Los nueve hombres, sin encomendarse al sargento, se quitaron los cascos de combate y comenzaron a tirar el agua por la borda. Sólo que entraba mucha más de la que podían achicar. Antes de cinco minutos, el lanchón corría serio peligro de zozobra. Carlyn miró en torno suyo. Los barcos más próximos se encontraban a más de veinte kilómetros todavía. Con la esperanza de contribuir en algo a aquello, se quitó la guerrera y trató de taponar con ella el agujero que -¿cómo podría haberse producido?- se abría en el fondo del lanchón.
«No llegaremos, no llegaremos… Y esta gente no podrá nadar hasta ninguno de los barcos. Se ahogarán»…
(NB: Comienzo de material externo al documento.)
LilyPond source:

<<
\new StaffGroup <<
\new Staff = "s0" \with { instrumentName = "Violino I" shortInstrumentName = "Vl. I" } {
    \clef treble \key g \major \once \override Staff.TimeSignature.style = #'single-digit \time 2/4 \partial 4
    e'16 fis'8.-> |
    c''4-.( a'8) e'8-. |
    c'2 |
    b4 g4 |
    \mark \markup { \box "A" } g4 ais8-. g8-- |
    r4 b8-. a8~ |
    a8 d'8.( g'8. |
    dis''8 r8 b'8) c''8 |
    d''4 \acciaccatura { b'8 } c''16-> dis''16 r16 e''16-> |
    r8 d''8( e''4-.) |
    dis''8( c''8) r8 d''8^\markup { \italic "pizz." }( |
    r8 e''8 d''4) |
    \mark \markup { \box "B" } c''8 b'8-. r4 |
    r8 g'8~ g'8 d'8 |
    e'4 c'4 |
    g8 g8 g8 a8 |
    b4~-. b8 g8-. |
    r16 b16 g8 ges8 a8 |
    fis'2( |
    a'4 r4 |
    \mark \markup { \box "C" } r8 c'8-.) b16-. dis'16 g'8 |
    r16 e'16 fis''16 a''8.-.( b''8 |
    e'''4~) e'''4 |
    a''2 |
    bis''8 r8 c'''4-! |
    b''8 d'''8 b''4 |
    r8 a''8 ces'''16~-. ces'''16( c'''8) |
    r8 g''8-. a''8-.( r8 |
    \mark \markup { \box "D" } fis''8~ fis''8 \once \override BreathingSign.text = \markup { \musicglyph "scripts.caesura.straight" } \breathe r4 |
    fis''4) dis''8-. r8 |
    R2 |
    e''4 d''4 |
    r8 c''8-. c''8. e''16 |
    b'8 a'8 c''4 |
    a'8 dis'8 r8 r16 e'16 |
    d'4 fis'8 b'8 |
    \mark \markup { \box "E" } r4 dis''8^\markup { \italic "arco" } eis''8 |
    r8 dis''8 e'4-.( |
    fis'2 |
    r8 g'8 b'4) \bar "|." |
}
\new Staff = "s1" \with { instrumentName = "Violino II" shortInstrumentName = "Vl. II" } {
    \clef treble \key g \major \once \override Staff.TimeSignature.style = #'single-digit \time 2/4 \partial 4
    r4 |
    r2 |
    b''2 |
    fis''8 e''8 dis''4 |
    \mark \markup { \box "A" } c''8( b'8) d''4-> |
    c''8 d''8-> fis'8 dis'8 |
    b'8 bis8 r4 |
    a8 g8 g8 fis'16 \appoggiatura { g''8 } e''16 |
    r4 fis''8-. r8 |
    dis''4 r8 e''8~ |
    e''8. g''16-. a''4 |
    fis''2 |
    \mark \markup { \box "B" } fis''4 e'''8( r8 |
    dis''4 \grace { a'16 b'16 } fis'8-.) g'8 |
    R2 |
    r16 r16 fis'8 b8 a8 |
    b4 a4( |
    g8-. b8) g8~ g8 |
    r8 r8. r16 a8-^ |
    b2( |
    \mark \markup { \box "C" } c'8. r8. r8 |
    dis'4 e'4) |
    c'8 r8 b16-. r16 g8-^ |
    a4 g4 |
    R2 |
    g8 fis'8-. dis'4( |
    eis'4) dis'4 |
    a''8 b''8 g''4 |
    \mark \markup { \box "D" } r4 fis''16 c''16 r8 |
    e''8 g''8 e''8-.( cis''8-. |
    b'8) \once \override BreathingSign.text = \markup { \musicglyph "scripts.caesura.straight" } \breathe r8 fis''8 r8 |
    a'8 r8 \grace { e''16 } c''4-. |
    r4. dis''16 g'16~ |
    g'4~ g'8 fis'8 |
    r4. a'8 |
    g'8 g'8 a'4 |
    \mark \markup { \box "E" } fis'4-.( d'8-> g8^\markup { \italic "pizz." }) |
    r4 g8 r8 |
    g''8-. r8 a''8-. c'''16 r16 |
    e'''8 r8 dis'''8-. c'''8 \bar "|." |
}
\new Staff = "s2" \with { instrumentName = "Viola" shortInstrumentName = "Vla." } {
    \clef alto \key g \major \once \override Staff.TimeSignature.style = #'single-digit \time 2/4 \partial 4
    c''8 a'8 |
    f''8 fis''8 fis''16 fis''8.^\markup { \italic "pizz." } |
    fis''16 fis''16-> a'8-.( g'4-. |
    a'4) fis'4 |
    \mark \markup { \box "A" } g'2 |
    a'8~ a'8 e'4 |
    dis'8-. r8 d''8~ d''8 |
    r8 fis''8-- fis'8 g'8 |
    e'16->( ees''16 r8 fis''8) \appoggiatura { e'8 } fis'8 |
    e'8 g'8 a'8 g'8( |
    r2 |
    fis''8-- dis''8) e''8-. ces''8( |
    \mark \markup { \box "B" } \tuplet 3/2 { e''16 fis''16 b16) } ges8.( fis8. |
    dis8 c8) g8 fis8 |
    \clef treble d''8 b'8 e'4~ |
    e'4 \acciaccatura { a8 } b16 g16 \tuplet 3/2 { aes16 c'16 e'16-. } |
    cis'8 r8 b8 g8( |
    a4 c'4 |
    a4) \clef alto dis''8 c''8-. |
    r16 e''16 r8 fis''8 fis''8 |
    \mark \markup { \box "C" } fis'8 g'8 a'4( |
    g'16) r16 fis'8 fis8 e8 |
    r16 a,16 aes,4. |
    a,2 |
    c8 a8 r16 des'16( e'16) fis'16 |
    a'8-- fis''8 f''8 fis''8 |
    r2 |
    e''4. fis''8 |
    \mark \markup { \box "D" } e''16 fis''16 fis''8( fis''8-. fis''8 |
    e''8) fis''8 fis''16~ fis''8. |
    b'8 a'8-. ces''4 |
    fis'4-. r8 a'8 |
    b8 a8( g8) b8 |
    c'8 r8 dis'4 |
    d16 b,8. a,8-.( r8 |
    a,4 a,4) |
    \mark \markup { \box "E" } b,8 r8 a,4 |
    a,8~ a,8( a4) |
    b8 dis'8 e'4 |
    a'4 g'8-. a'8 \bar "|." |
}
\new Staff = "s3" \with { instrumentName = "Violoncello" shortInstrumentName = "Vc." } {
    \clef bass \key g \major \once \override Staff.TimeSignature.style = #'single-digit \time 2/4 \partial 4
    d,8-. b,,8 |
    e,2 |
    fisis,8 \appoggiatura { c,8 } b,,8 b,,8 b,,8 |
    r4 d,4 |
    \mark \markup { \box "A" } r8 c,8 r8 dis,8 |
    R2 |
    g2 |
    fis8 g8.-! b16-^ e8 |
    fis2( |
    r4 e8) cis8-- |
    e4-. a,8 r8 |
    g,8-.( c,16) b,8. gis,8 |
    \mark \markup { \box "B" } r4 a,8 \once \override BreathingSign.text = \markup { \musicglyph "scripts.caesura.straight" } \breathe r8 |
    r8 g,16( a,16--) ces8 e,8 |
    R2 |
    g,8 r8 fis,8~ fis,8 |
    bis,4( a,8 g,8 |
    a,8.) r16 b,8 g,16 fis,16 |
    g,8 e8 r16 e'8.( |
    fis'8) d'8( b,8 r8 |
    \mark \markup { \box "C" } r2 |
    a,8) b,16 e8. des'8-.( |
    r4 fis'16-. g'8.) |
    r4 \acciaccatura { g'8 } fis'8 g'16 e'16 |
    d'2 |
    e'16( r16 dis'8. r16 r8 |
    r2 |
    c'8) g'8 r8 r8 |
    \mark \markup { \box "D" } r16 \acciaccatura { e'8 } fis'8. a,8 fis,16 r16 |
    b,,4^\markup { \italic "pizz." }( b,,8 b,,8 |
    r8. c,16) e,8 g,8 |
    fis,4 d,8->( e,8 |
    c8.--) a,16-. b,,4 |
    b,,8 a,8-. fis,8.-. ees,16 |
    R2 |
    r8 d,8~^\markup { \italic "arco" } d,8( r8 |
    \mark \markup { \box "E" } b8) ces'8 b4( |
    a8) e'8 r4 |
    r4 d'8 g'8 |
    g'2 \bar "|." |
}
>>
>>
Ni él mismo se planteaba la terrible realidad de que tampoco él, el lobo marino, era capaz de nadar cuatro brazadas sin sentirse rendido. Pero, de pronto, se dio cuenta. No, no era solamente la vida de los muchachos, ¡era la suya propia! La distancia que tendría que vencer a nado se le apareció súbitamente como espantosa, insalvable, como un agujero hondo de miles de metros de profundidad, un abismo en el que estaba a punto de caer.
Con el agua cubriéndole las rodillas, se detuvo un segundo en el trabajo de achique. Aquello era tan inútil como echar en una trilladora el trigo grano a grano, espiga a espiga. No, no llegarían.
Los motores se detuvieron, anegados por el agua. Carlyn sintió que la sangre comenzaba a bandonar su corazón a chorros, dejándolo seco. La garganta estaba seca. Y sus piernas hundidas en el agua hasta… ¡hasta los muslos!